The above illustration is from Paul Baran's original RAND memo:
http://www.rand.org/pubs/research_memoranda/RM3420/index.html
Encryption only helps partially (Score:3, Informative)
Traffic analysis without cracking crypto is a huge and valuable source of intelligence. Knowing who's talking to whom is something spies really want to know, and it's something the people talking would often hate to have revealed. For a small-scale, down to earth example, look at the HP pretexting scandal.

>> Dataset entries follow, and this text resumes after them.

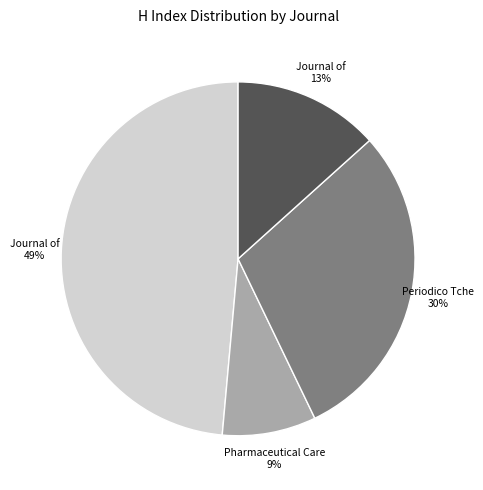

Is there any slice that represents more than half of the pie?

No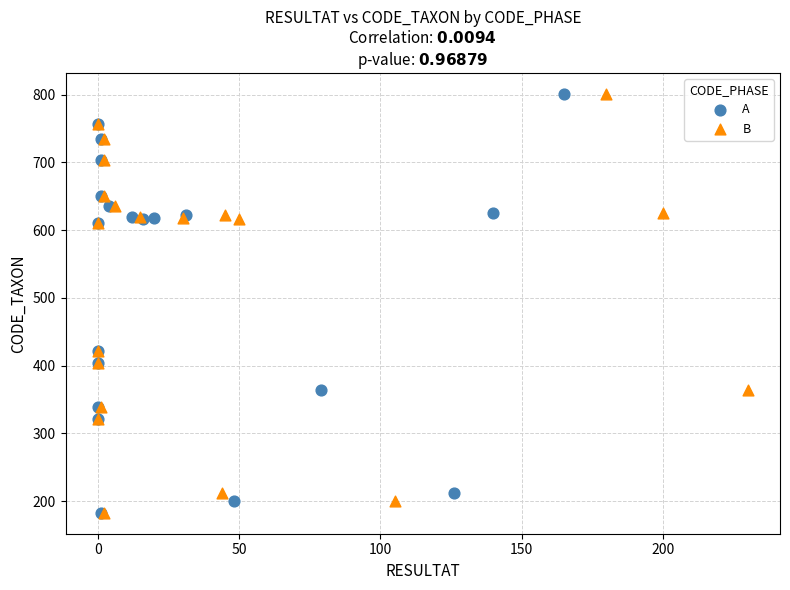

What are all the series names shown in the legend?

A, B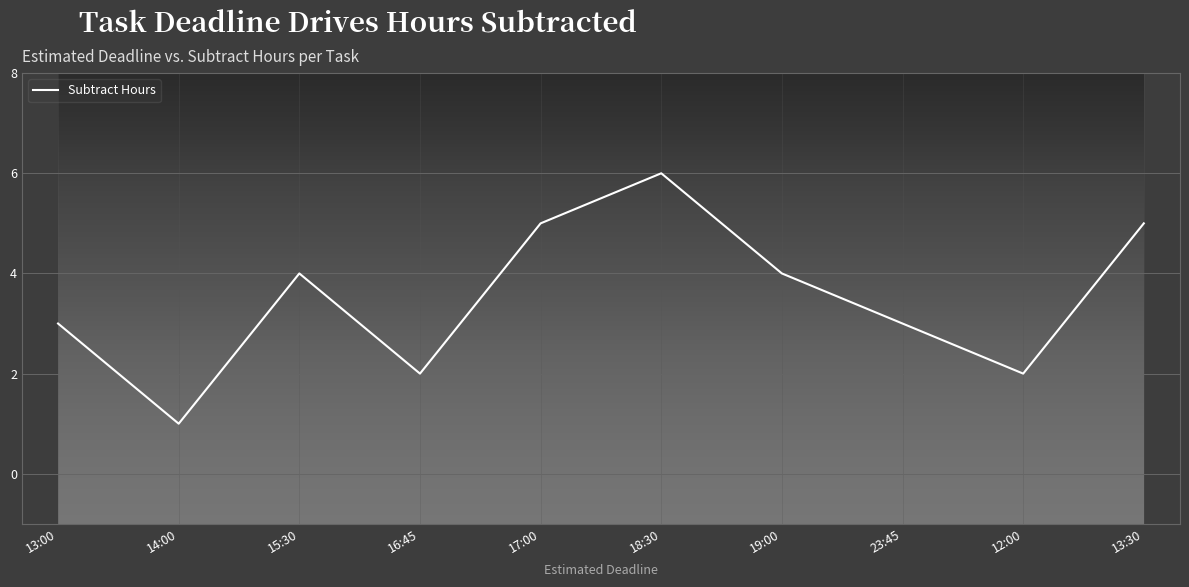

What is the difference between the maximum and second lowest values?

4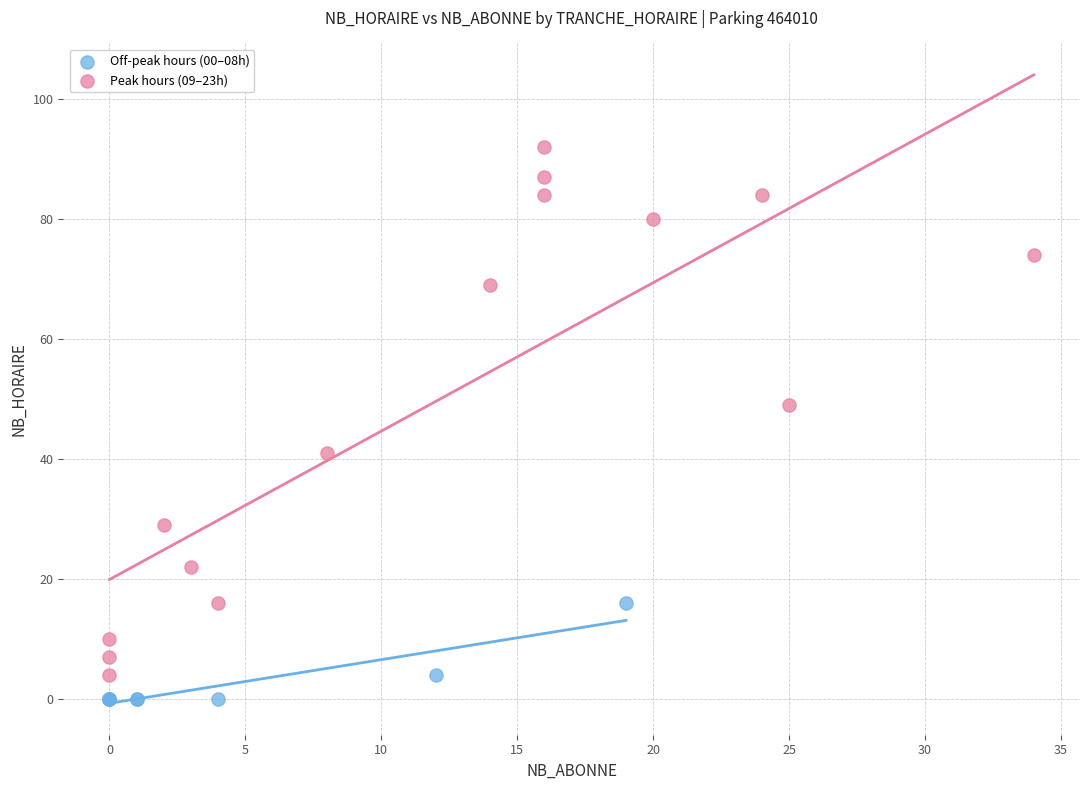

What are all the series names shown in the legend?

Off-peak hours (00–08h), Peak hours (09–23h)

Re:Yep (Score:3, Informative)
You're right except for "why the Internet was started". What you cited is a myth. The Internet was started as simply a way for a handful of nuke weapons labs to ship around data without literally sending around packages of punchcard decks. So they connected them by wires. The decentralized architecture came because no single center had organized a project (or its government budget) to "run the network". They got basic TCP/IP running, then email on it, then started building local network apps, which they discussed on the network in "Request for Comment" messages which spec'ed the new app/protocol. Like good scientists, they repeated each other's experiments, and apps/protocols spread. And new sites started using the TCP/IP protocol and the app protocols that ran on it as scientists and engineers found out about how easily they could share data (and email, always the killer app). The fact that the decentralized architecture could also withstand nuke hits once the network was complex enough to have multiple routing choices around any outage (like if some researcher turned off their computer while on vacation) was an unplanned benefit.
But it makes a nice, illustrative myth. However, the real reason is much more illustrative of why the architecture is superior.